The team provides software for collection, ingestion, storage & visualization of critical data assets. We handle 100s of terabytes of data in the form of billions of messages produced daily by Workday applications and underlying services. If you enjoy writing efficient software or tuning and scaling large distributed systems you will enjoy working with us.
Do you want to work on leveraging Workday’s vast computing resources with its rich and extensive datasets? To work with world class engineers and facilitate the development of the Observability data platform?
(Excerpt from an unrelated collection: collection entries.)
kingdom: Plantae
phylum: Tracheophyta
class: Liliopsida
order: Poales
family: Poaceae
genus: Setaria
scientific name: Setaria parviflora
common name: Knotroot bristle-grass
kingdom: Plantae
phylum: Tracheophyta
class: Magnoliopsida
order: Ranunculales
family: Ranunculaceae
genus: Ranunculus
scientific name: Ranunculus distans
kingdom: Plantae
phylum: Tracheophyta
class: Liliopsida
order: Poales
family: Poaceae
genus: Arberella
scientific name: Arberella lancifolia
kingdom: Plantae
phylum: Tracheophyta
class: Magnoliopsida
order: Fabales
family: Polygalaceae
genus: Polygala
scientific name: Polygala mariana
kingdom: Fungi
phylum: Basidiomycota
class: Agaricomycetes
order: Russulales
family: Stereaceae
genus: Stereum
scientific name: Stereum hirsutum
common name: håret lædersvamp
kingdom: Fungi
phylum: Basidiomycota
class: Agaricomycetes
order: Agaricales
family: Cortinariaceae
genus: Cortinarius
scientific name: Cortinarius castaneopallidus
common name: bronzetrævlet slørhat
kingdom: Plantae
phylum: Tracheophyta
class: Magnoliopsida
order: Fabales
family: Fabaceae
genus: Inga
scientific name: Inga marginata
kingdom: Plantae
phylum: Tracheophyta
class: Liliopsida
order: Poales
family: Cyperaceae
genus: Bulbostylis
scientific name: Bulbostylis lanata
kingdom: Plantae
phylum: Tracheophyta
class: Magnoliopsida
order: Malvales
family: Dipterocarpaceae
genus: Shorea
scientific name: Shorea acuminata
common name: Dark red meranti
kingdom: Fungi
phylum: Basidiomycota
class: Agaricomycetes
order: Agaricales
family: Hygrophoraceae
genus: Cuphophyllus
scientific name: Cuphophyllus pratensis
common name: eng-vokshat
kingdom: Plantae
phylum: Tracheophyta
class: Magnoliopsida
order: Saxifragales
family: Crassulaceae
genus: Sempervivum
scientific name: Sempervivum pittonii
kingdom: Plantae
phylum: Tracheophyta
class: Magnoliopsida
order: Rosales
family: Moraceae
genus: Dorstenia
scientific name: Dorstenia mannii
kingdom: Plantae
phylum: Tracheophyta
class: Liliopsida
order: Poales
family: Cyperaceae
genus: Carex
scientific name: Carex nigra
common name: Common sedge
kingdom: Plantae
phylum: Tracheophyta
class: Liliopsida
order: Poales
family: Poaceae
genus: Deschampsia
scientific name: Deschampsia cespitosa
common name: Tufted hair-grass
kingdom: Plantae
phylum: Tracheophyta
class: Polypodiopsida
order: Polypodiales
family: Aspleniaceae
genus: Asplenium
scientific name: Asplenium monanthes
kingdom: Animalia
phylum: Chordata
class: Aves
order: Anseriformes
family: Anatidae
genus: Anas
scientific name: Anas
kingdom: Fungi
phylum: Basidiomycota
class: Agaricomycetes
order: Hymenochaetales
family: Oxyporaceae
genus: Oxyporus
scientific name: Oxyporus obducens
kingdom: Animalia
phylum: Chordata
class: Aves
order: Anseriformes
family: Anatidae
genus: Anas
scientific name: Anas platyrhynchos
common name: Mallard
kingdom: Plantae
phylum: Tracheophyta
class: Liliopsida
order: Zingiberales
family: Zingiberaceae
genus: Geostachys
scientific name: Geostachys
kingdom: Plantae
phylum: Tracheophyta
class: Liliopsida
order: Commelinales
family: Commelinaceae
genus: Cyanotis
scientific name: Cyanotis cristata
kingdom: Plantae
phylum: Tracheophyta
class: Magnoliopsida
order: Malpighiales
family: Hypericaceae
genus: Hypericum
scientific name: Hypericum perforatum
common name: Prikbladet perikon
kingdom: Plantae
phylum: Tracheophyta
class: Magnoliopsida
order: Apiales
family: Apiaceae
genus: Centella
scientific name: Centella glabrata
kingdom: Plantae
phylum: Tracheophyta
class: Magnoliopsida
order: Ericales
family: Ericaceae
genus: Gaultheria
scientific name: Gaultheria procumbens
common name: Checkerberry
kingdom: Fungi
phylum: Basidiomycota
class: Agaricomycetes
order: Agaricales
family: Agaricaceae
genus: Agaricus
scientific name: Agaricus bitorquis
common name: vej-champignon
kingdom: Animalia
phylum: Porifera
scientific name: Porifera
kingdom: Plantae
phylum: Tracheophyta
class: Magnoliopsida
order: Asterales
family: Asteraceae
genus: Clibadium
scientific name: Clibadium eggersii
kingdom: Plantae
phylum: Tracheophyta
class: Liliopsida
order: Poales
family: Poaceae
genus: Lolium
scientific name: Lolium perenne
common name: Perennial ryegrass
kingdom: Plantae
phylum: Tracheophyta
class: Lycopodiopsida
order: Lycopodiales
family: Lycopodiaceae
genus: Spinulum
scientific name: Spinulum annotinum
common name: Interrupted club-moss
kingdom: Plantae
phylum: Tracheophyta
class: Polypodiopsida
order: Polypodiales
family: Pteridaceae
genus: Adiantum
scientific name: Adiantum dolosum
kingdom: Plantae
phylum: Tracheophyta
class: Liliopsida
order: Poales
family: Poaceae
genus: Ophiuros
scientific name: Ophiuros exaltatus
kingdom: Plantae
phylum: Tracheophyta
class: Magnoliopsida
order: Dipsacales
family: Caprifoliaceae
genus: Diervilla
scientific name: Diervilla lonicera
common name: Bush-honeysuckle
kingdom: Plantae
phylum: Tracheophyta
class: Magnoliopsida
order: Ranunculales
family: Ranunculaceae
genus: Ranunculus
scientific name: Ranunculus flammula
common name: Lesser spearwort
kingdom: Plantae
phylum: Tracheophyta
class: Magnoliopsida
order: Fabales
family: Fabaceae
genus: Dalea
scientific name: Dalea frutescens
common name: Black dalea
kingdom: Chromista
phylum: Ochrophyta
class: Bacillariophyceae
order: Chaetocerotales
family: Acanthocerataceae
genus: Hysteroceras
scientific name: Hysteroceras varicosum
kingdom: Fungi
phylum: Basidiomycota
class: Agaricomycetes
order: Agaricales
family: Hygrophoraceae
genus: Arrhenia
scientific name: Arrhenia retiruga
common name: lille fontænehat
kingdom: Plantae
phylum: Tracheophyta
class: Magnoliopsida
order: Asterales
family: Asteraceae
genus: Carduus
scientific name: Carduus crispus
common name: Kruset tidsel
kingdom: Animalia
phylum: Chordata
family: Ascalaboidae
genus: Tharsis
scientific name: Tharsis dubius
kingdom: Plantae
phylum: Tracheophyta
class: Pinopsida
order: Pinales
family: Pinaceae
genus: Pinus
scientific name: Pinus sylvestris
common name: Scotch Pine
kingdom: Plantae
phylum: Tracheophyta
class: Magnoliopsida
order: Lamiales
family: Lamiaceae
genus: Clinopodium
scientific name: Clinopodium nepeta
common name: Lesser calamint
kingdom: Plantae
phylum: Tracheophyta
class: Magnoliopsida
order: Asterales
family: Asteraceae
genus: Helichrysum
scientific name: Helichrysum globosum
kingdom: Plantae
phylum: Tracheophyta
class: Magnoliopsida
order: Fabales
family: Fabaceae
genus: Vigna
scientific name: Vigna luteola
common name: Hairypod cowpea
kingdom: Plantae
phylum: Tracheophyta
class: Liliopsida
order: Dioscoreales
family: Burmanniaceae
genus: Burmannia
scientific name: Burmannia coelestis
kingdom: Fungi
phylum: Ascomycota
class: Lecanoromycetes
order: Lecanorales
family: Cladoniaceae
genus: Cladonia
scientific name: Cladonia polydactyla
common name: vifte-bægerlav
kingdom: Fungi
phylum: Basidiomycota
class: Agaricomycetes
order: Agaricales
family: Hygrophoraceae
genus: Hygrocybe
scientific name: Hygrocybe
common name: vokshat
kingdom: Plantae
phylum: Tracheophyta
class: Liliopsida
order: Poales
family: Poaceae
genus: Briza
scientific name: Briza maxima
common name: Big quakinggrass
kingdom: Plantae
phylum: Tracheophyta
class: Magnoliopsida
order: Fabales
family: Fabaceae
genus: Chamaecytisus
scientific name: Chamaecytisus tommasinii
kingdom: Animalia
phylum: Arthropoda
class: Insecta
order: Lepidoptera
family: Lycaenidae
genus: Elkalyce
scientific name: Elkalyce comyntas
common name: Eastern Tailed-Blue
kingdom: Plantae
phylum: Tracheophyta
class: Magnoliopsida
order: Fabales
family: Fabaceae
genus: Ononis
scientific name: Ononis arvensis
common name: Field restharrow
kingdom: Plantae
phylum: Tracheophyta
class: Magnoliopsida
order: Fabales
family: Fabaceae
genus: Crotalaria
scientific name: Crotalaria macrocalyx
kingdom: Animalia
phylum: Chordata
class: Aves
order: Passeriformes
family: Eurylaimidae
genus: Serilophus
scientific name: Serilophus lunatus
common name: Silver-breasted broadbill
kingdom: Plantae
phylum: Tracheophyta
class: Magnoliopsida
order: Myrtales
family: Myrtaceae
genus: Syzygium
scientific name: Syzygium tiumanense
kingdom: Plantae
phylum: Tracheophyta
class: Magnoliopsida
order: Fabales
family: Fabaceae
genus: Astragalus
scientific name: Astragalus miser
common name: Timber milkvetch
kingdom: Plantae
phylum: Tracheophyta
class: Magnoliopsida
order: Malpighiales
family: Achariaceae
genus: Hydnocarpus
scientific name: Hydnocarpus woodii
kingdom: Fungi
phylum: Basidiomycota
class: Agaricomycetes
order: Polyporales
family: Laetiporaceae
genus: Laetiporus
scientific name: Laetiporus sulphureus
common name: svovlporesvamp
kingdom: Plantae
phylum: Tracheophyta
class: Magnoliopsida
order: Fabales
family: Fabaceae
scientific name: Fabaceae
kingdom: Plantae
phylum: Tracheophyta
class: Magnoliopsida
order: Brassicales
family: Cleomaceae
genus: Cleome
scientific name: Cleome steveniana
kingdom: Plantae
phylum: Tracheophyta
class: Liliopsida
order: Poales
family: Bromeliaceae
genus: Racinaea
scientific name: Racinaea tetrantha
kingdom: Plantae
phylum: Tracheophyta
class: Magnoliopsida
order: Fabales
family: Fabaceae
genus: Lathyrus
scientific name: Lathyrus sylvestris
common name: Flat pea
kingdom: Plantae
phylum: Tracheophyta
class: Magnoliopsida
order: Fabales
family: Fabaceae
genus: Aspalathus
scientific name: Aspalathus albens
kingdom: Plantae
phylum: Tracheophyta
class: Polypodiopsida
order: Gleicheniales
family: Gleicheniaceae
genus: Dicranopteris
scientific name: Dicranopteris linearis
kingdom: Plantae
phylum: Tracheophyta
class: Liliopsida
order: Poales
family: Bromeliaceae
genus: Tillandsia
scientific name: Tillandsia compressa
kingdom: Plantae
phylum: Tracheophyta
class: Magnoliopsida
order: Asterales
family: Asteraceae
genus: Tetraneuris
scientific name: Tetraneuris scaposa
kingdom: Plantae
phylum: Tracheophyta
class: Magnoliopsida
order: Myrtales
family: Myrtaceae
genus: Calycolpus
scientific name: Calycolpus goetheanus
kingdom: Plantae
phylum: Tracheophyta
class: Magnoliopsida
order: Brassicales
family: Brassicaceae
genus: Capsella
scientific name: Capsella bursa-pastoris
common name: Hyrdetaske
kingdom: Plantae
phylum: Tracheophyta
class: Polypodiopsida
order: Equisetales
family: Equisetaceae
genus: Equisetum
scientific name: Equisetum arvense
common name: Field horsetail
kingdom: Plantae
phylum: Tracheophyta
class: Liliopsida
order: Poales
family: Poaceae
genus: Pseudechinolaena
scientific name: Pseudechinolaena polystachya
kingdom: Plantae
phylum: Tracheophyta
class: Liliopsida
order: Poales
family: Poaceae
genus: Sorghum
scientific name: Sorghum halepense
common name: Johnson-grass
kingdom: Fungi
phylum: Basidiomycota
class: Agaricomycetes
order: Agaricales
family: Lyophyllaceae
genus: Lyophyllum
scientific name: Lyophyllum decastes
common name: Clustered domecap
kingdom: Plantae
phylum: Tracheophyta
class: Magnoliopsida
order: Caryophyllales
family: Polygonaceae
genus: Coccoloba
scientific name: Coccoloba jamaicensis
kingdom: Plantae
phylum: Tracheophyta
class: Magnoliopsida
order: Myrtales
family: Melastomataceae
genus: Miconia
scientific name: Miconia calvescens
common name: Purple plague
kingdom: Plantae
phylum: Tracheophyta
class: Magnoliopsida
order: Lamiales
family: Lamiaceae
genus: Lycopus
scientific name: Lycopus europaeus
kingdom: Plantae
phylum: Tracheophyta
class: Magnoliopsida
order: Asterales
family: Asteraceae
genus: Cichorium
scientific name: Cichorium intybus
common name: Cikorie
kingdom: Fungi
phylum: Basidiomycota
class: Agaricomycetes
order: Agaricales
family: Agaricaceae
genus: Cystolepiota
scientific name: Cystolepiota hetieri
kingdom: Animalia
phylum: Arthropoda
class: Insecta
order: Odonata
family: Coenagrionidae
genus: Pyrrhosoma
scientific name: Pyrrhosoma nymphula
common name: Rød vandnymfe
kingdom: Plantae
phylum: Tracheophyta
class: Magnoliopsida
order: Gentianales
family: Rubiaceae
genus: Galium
If so, we should chat.
About the Role
- You will architect, design and build critical Kubernetes orchestrated Data Platform and Infrastructure services that need high reliability and availability at massive scale.
- You will design and develop core software modules used to build real-time and batch data processing.
- You will work with all aspects of data processing with a keen eye for data quality, data integrity and data availability.
- You will debug, solve and scale distributed systems. You will participate in the on-call rotation supporting the data platform.
- You love building distributed applications orchestrated through Kubernetes and that make use of innovative technologies such as Istio service mesh, containerisation, etc.
- You must currently be in a hands-on role. Must have strong coding skills (Ruby/Java/Scala/Python/Go).
- You must have a solid understanding of high performance data capture and collection systems, how to design APIs around these systems and how to design for reliable delivery of data.
- You have experience with building API services (REST/gRPC etc) that scale to millions of requests per second and are an expert at scaling such systems.
- You understand the internals of distributed systems like Kubernetes, Kafka, Spark, Flink, ElasticSearch, etc.
- Ability to prioritize multiple tasks in a fast-paced environment.
- You have strong communication skills both written and verbal.